▶ [WORK TO COMPLETE]: The required answer is an exact copy of the records below, without pictures.

▶ [TASK DATA]:

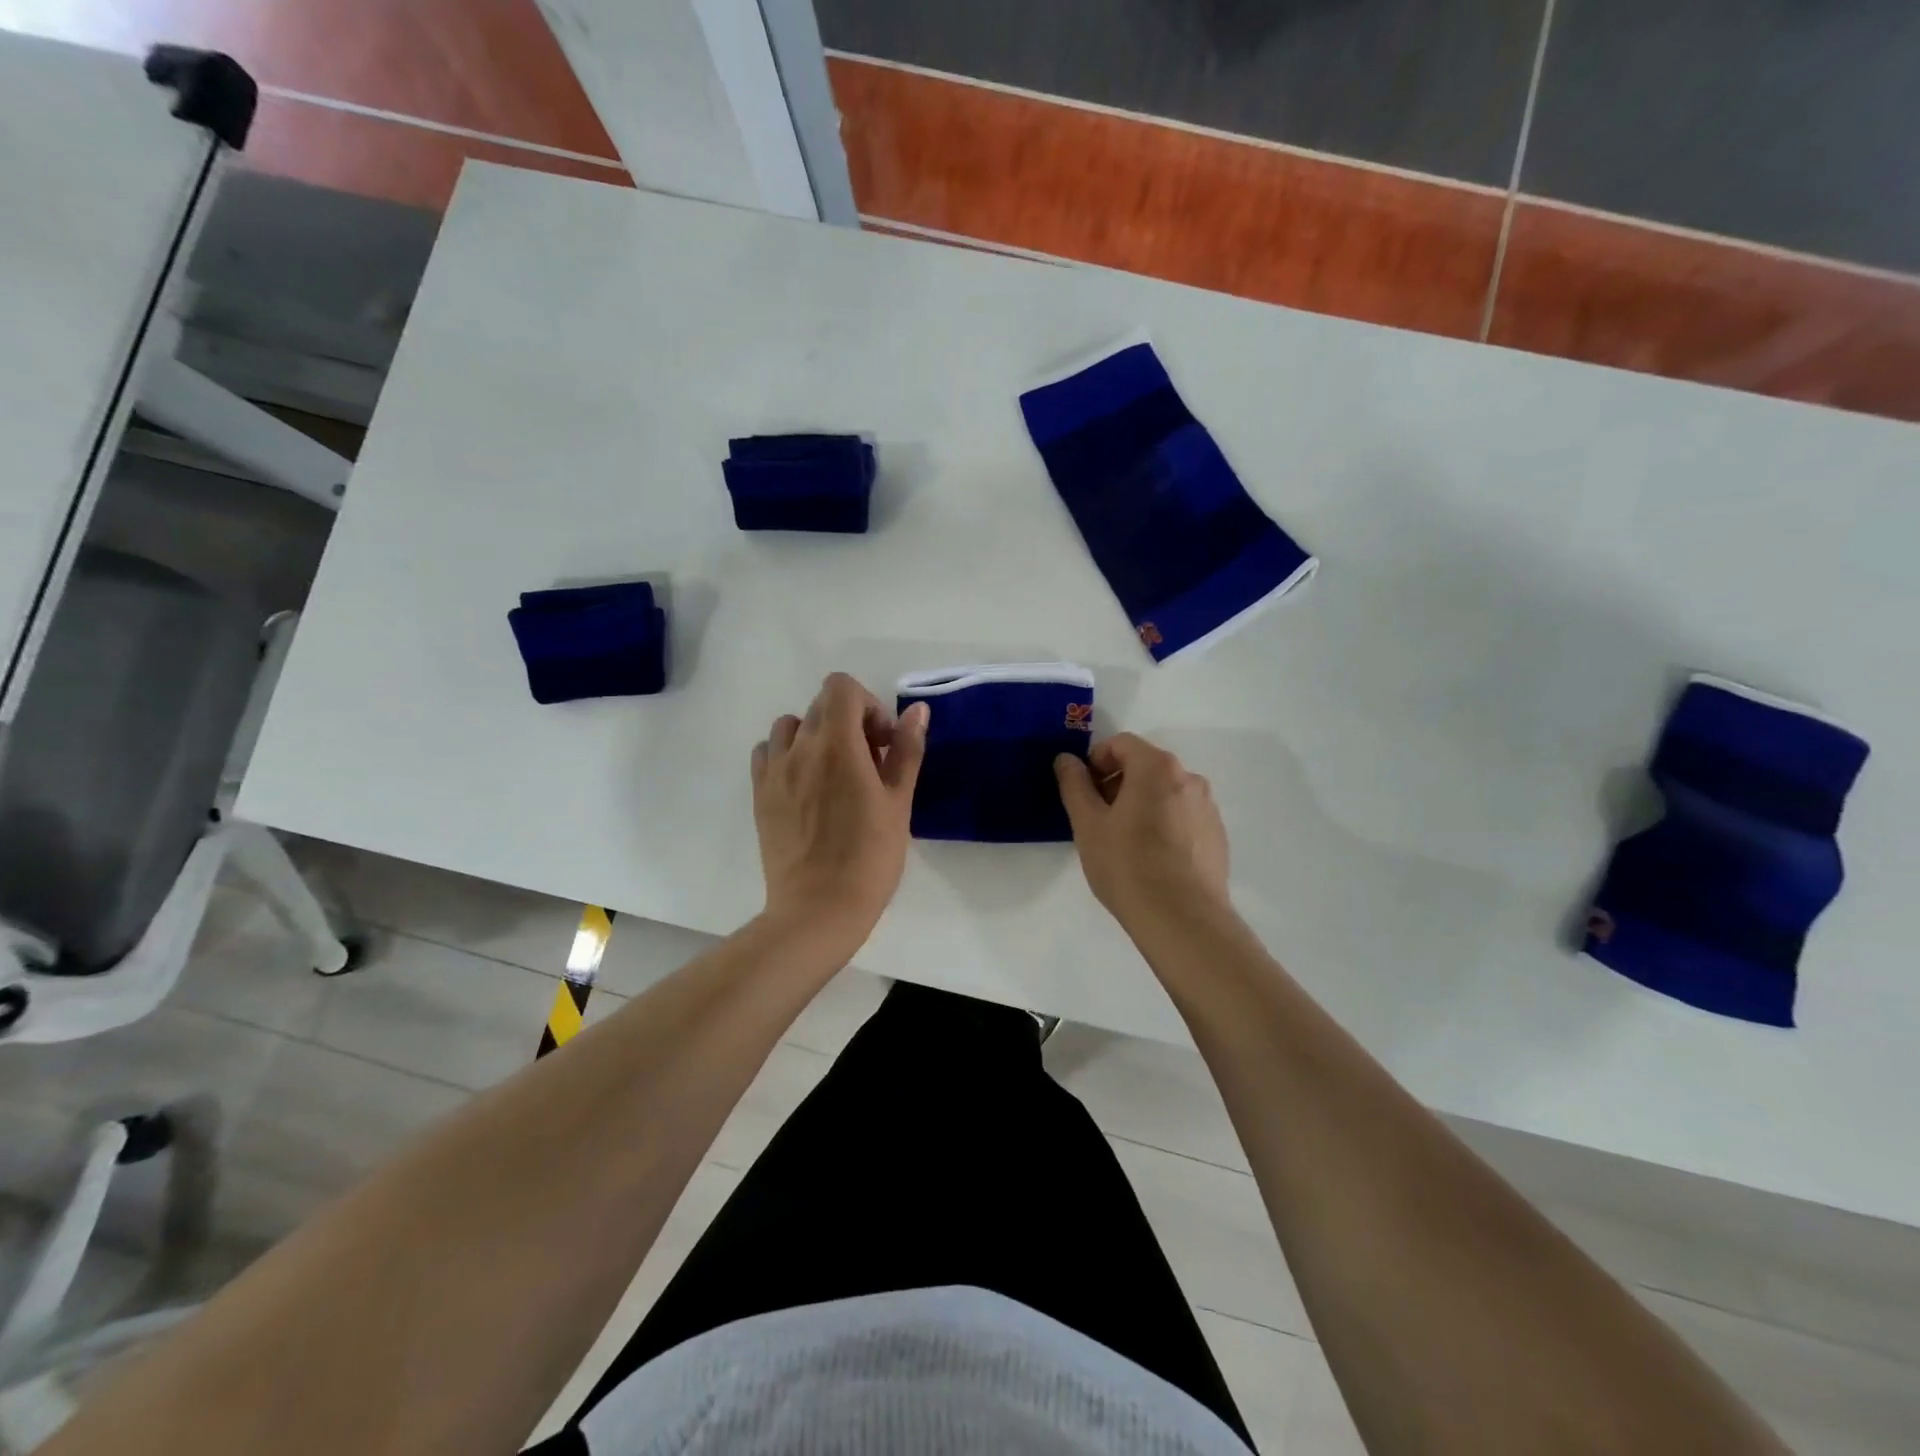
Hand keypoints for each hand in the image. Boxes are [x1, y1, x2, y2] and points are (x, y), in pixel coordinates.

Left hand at [751, 673, 927, 952]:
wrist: (818, 909)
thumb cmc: (870, 857)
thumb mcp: (899, 802)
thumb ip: (906, 750)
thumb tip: (916, 711)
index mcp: (836, 744)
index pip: (841, 687)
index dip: (867, 705)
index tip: (882, 742)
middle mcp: (799, 748)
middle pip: (820, 705)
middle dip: (849, 721)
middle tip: (869, 762)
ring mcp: (773, 771)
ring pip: (790, 726)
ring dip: (815, 735)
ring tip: (834, 773)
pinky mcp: (759, 794)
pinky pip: (768, 753)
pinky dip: (788, 755)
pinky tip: (806, 786)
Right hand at [1055, 734, 1230, 927]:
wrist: (1182, 919)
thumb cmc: (1127, 865)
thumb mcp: (1088, 824)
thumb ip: (1075, 785)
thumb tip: (1066, 759)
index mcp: (1157, 768)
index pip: (1122, 744)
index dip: (1096, 760)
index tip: (1083, 790)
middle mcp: (1189, 778)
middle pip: (1145, 766)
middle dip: (1117, 783)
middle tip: (1097, 818)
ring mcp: (1207, 808)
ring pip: (1165, 793)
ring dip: (1140, 804)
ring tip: (1122, 842)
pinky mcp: (1216, 836)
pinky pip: (1182, 816)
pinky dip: (1162, 824)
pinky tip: (1150, 859)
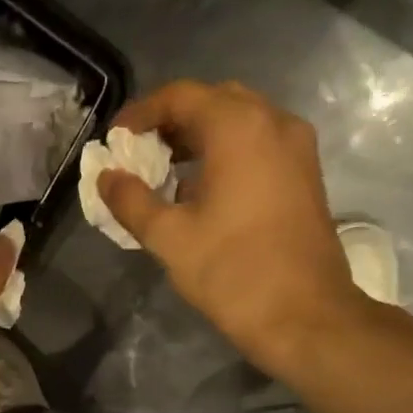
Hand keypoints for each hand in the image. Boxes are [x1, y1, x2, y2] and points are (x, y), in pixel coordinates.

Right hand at [99, 80, 378, 373]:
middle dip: (172, 121)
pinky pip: (259, 144)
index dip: (141, 113)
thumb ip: (131, 200)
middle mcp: (273, 122)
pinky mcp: (305, 174)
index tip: (115, 140)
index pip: (180, 96)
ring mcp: (296, 147)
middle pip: (214, 101)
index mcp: (238, 128)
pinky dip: (226, 153)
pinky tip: (202, 190)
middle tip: (140, 152)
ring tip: (165, 171)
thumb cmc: (232, 272)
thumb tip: (107, 178)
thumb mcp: (169, 237)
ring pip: (240, 122)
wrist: (304, 316)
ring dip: (199, 137)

▶ [SOLUTION]:
Hand keypoints for each hand in the image. Boxes are [x1, y1, x2, y2] and points are (x, y), in pixel coordinates.

Left hand at [751, 673, 927, 952]:
wrist: (818, 909)
thumb cmc: (870, 857)
thumb mcp: (899, 802)
thumb ip: (906, 750)
thumb tip: (916, 711)
index mcp: (836, 744)
index pip: (841, 687)
index dip: (867, 705)
index tip: (882, 742)
middle mcp: (799, 748)
middle pip: (820, 705)
middle dip: (849, 721)
middle tip: (869, 762)
ring mcp: (773, 771)
ring pip: (790, 726)
ring dip: (815, 735)
ring tip: (834, 773)
pinky mcp: (759, 794)
pinky pip: (768, 753)
pinky dip: (788, 755)
pinky tip: (806, 786)
Right hand at [1055, 734, 1230, 927]:
wrist: (1182, 919)
thumb cmc: (1127, 865)
thumb mcp: (1088, 824)
thumb ip: (1075, 785)
thumb tip: (1066, 759)
index mcp: (1157, 768)
index pip: (1122, 744)
index dip: (1096, 760)
index tip: (1083, 790)
middle mcp: (1189, 778)
middle pip: (1145, 766)
middle dip: (1117, 783)
middle tip: (1097, 818)
ring mcp: (1207, 808)
ring pip: (1165, 793)
ring dip: (1140, 804)
ring tip: (1122, 842)
pinky mcp: (1216, 836)
pinky pip: (1182, 816)
pinky dip: (1162, 824)
pinky tip: (1150, 859)
Hand keypoints for each hand in the image. Boxes are [x1, y1, x2, y2] and points are (x, y), in pixel coordinates.

Right hand at [99, 80, 378, 373]:
middle dip: (172, 121)
pinky pip: (259, 144)
index dip: (141, 113)
thumb ip: (131, 200)
middle mcp: (273, 122)
pinky mcp: (305, 174)
index tip: (115, 140)
index pip: (180, 96)
ring mcp: (296, 147)
middle pip: (214, 101)
index mcp: (238, 128)
pinky dip: (226, 153)
pinky tip: (202, 190)
middle tip: (140, 152)
ring tip: (165, 171)
thumb cmc: (232, 272)
thumb tip: (107, 178)
thumb mcp: (169, 237)
ring pip: (240, 122)
wrist: (304, 316)
ring dip: (199, 137)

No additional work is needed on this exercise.